---------- TEXTE ----------

Pour commenter la situation au Venezuela, j’ai publié ici au mois d’août, la traduction française de deux interviews de Douglas Bravo intitulées respectivement, « Ici, on abandonne la souveraineté » (6 décembre 2015) et « Maduro détruit l’économie et la souveraineté » (31 mai 2016). J’ai reçu aujourd’hui un « rectificatif » sur le parcours de Douglas Bravo par Floréal Cuadrado, lequel n’est lui-même pas un inconnu. Le fait que je publie ici son commentaire n’exprime en aucune manière une opinion personnelle sur sa carrière, en tout ou en partie. Ouvert aux commentaires.
Monsieur Jorion,
Je viens de lire avec intérêt les deux interviews de Douglas Bravo, l’une dans La Razon du 6 décembre 2015 et une autre de mai 2016 que vous avez publiées sur votre blog.
Tout d’abord, je tiens à vous remercier de donner la parole à Douglas Bravo car aujourd’hui on ne l’entend plus guère. Or il se trouve que je le connais bien depuis le milieu des années 1970. J’ai également vécu au Venezuela de 1986 à 1989 et c’est au cours de cette période que nos liens sont devenus plus étroits. Ils perdurent depuis et c’est une véritable amitié qui me lie à lui maintenant. J’ai raconté tout cela dans mon livre, Comme un chat, paru il y a quelque temps.

---------- DONNÉES EXTRAITES ----------

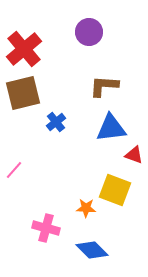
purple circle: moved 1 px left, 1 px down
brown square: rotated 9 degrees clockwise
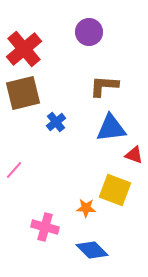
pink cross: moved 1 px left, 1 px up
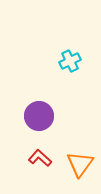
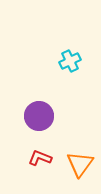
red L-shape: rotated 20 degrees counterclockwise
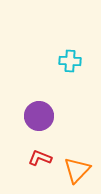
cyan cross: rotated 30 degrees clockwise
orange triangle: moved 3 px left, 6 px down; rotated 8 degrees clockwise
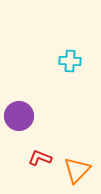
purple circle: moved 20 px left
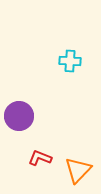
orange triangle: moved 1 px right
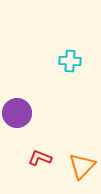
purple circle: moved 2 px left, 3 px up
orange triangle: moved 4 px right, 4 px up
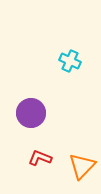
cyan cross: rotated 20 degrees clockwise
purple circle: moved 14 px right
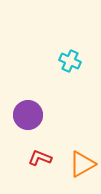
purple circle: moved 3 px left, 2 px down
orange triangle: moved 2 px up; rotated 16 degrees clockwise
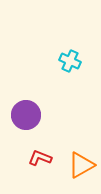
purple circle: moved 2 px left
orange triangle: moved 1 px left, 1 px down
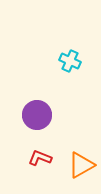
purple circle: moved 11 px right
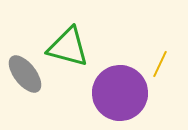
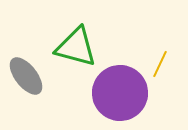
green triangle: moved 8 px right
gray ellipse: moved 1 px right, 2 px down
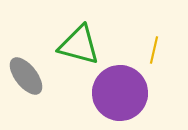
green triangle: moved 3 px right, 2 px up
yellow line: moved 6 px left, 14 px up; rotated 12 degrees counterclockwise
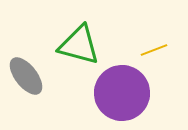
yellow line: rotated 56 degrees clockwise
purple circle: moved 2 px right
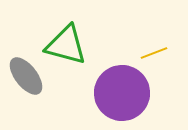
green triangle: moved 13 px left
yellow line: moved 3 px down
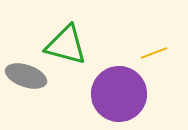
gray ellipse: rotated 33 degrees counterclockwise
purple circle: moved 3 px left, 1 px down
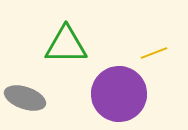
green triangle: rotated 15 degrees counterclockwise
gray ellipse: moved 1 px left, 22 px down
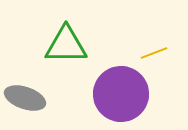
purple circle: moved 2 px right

----------
---------- DONNÉES EXTRAITES ----------

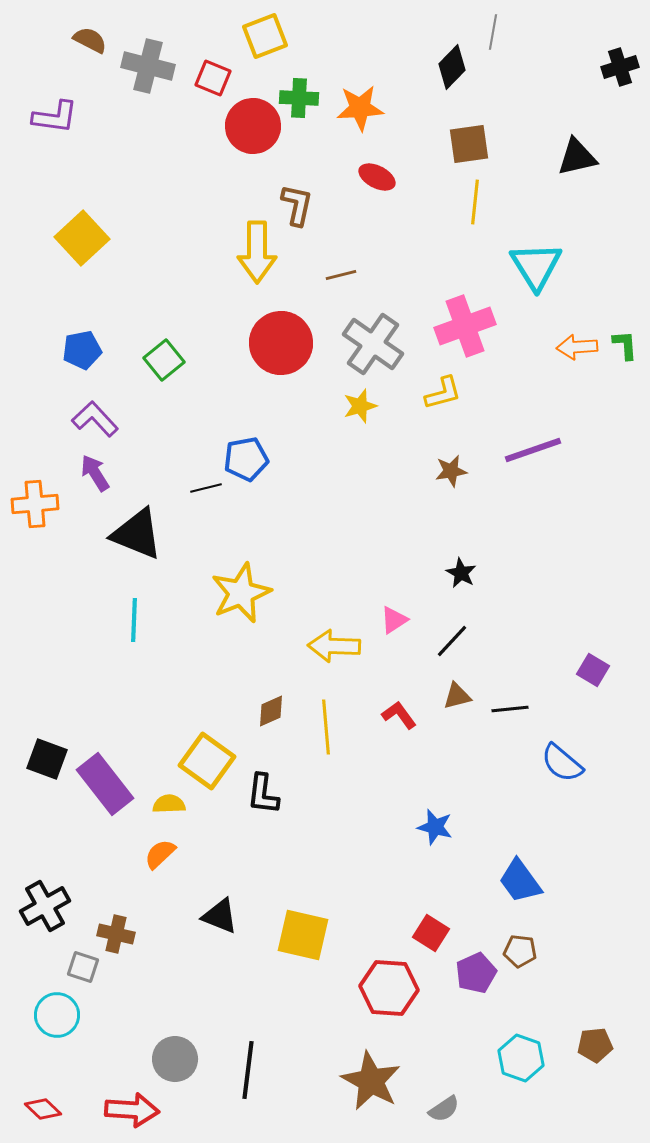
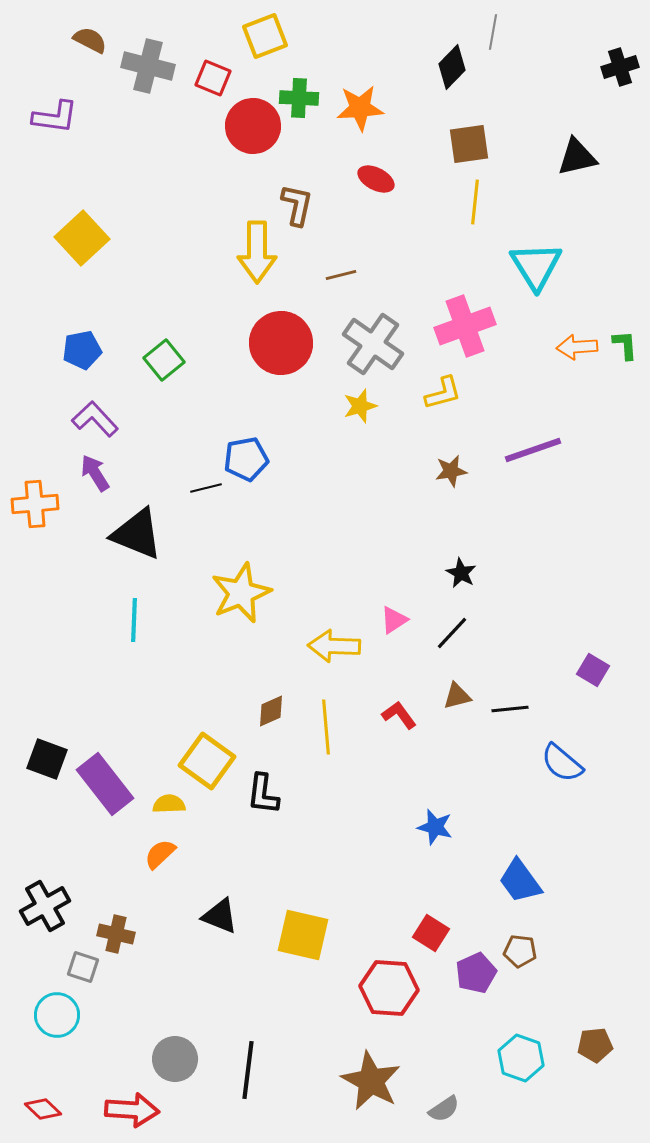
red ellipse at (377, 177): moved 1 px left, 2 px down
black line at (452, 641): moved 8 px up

----------

CONSIGNES:
- A) Pouvez-vous reprendre mot pour mot le passage du texte sur Douglas Bravo qui va de « Pour commenter la » à « sur votre blog. » ?
- B) Pouvez-vous lister toutes les lignes des relevés qui contiennent la chaîne « ellipse », en respectant la casse ?
Le texte et les relevés n'ont aucun lien entre eux.

RÉPONSES:
- A)
Pour commenter la situation au Venezuela, j’ai publié ici au mois d’août, la traduction française de deux interviews de Douglas Bravo intitulées respectivement, « Ici, on abandonne la souveraineté » (6 décembre 2015) et « Maduro détruit l’économie et la souveraineté » (31 mai 2016). J’ai reçu aujourd’hui un « rectificatif » sur le parcours de Douglas Bravo par Floréal Cuadrado, lequel n’est lui-même pas un inconnu. Le fait que je publie ici son commentaire n’exprime en aucune manière une opinion personnelle sur sa carrière, en tout ou en partie. Ouvert aux commentaires.
Monsieur Jorion,
Je viens de lire avec intérêt les deux interviews de Douglas Bravo, l’une dans La Razon du 6 décembre 2015 et une autre de mai 2016 que vous avez publiées sur votre blog.

- B)
gray ellipse: moved 1 px right, 2 px down
gray ellipse: rotated 33 degrees counterclockwise
gray ellipse: moved 1 px left, 22 px down
red ellipse at (377, 177): moved 1 px left, 2 px down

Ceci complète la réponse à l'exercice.